We recently attended the 2018 Museum Association of New York annual conference and spoke with attendees from all over New York State representing all types of museums and cultural institutions. I found the conversations enlightening and inspiring. Through this series, I hope you will find a new perspective on this important segment of the tourism industry and how museums and cultural institutions are working to build community, reach audiences beyond their local markets and creating new programming and events that enhance the visitor experience.

In this episode, I share my conversations with:

The Shaker Heritage Society: Attracting New Audiences

Great. Starlyn, thank you very much for taking some time out at the Museum Association of New York Conference to speak with us today and to share some of your insight with our listeners.

Thank you for including me. I’m really excited about it.

I’d like to dive into our first question, which is: How do you attract new audiences within your region?

We’ve been using social media quite a bit to reach younger audiences, and we’ve also been adding a lot of new types of programs focused on the Maker Movement. The Shakers were experts at producing literally thousands of different products and handcrafting things. So, we offer a lot of handicraft types of workshops, and we’ve also been adding programs like History Happy Hour events, and bringing in music to the sites and really just looking at the demographics in the community around us, and trying to figure out what is the greatest need in our area. So, we happen to have a large population of active seniors, so we do programming geared specifically towards that population.

● Data below
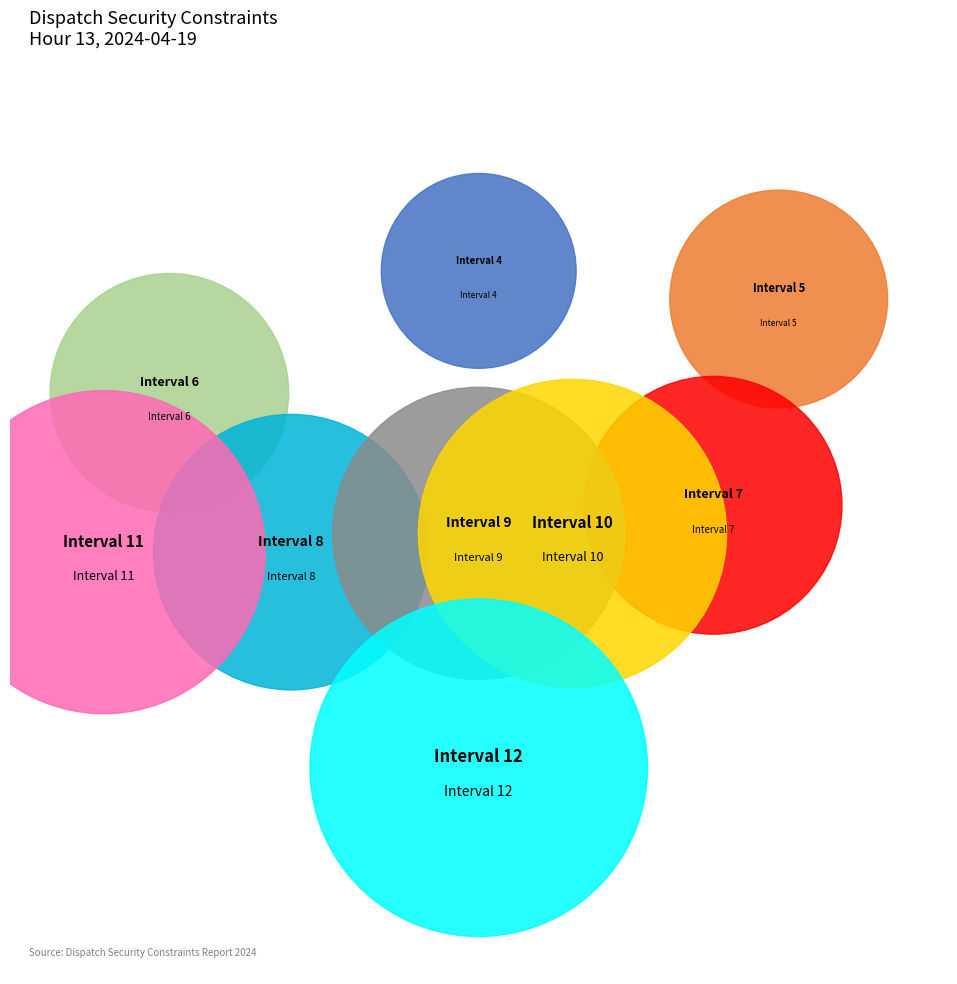

Does Interval 6 represent more than half of the total?

No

● Work to complete
Write what comes next in the museum conference interview with the Shaker Heritage Society, starting right after its last sentence.

● Answer to this exercise
That’s great. I like that you started with, how you reach new audiences through social media but then went on to talk about taking advantage of some of those things that are hip and not necessarily new but, sorta hip right now. Like this whole idea of the Makers Movement, and incorporating that into your programming. And then also, I think this has been a theme with our conversations, is understanding the demographics in those, in the community and what they’re looking for.

Yeah, it just makes sense. There’s tons of demographic information out there. So, when you’re doing programming, I think the first step is really to look at who’s in your neighborhood, and then think about what they might be interested in, engaging with.

“When you're doing programming, I think the first step is looking at who’s in your neighborhood, and then think about what they might be interested in, engaging with.” - Starlyn D'Angelo #WhyCollaborate #podcast Click To Tweet

The Shaker Heritage Society: Reaching Visitors Beyond the Local Market

Yeah. I think that’s great. How are you reaching past your regional market to get visitors to your location?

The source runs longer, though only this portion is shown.